The problem so far has been that, without big ticket investments, it’s impossible to monetize ideas. Tokenomics solves that problem. If the aforementioned startups had minted tokens when they launched their products, people with similar ideas but without bandwidth to execute them would have lapped them up. When the startups went on to become unicorns and decacorns, their tokens would have made them rich.

#3. Showers multibagger returns for spotting early winner

If you love a product, it’s human nature to talk to others about it – aka Word of Mouth marketing – and root for its success. If the developer is a public company, you may also buy its shares from a stock exchange.

But what if it’s a new software? The developer’s public listing would be several years away. If you’re sure it’s a winner, tokenonmics provides an excellent way for you to put your money where your mouth is and profit off of your early enthusiasm for it.

Text Blaze is one such product. This nifty Chrome Extension works like a keyboard shortcut but for autofilling your online content. More at Convenience Needs A Measure. Exhibit A: Text Blaze. As you can see, I’m very gung-ho about the outlook of this tool. If the startup floats a token, I’d buy a bunch. I’m sure that the software will take off, thus taking the token to the moon and generating multibagger returns for my holdings.

Another example: Had LinkedIn rewarded its LinkedIn 1M Club members with tokens, a million people would be sitting on a neat pile now.

#4. Boosts freemium to premium conversion

There are many best practices to upgrade users of Web 1.0 and Web 2.0 software from freemium to premium. I’ve described some of them here and here. Typically they succeed in converting 5-8% of freemium users to paid plans.

Tokenomics offers another highly compelling way to convert freemium to premium. With tokens, Web3 software vendors are not only offering rights to use the premium features of the software but are also giving customers the chance to score big gains if the software becomes a blockbuster. This will undoubtedly raise the appeal of paid plans of software and take freemium-to-premium conversion rates to the next level.

#5. Accelerates VC exit

In the traditional VC investment model, venture capital investors get returns on their investment when the startup raises the next round of funding. That typically happens 24-36 months after the previous round.

By minting tokens at inception, and listing them in cryptoexchanges within the next few months, Web3 startups can help VCs to get exits in 2-3 months.


Tokenomics has revolutionized Web3 software in at least five ways as described above.
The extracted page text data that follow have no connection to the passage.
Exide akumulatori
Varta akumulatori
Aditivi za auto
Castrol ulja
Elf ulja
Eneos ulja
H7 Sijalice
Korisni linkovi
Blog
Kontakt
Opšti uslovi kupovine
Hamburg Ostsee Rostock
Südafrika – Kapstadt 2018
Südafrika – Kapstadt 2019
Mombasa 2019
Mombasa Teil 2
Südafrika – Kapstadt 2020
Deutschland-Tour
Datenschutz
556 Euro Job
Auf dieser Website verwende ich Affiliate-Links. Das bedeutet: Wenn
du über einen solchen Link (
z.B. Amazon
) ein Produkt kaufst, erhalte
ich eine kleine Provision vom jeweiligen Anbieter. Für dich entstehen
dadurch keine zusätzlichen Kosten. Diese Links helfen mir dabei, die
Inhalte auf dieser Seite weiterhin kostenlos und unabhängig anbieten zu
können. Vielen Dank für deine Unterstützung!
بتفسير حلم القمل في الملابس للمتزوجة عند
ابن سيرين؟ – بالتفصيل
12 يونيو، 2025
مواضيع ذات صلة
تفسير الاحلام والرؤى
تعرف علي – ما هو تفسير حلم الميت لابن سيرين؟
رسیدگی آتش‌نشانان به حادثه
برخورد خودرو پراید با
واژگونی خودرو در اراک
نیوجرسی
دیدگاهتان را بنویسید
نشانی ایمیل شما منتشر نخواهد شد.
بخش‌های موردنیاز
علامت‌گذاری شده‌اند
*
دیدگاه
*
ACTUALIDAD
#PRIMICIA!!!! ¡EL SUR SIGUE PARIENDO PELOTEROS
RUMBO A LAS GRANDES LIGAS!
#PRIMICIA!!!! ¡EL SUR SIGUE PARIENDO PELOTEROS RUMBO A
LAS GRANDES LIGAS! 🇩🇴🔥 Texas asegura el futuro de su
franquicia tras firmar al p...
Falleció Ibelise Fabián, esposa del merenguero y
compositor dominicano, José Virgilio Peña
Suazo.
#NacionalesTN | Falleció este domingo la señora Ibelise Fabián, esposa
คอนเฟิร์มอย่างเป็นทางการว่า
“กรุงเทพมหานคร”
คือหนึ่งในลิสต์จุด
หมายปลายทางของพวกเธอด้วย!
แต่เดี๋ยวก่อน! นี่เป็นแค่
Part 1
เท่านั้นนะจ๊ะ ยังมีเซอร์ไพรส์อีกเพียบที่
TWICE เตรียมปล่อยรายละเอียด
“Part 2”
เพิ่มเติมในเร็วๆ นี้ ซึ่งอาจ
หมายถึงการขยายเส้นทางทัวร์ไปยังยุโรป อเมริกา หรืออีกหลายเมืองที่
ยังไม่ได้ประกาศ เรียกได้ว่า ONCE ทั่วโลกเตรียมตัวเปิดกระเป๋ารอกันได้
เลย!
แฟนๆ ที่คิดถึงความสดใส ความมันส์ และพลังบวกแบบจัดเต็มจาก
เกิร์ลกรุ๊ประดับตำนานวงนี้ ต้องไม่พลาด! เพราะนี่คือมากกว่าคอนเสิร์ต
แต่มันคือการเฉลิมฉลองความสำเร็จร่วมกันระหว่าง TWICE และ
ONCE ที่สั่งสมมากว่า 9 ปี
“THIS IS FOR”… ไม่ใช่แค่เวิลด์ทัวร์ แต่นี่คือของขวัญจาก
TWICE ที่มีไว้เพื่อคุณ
Before applying tokenomics to their Web3 software, software companies will need to work through the legalities of issuing crypto tokens and that inevitably varies from one jursidiction to another.

 

DISCLAIMER: The Web3 / Blockchain world has an eclectic mix of elements like cryptocoin, ICO, token, and so on. Their legal status is ambiguous and swings wildly between various points of the spectrum such as illegal, maybe-illegal, not-illegal and legal, and from one country to another. Before following through with the content in this post, please consult your legal counsel about their legal status in your specific jurisdiction. We offer no guarantees as to legality of any of the content presented in this post.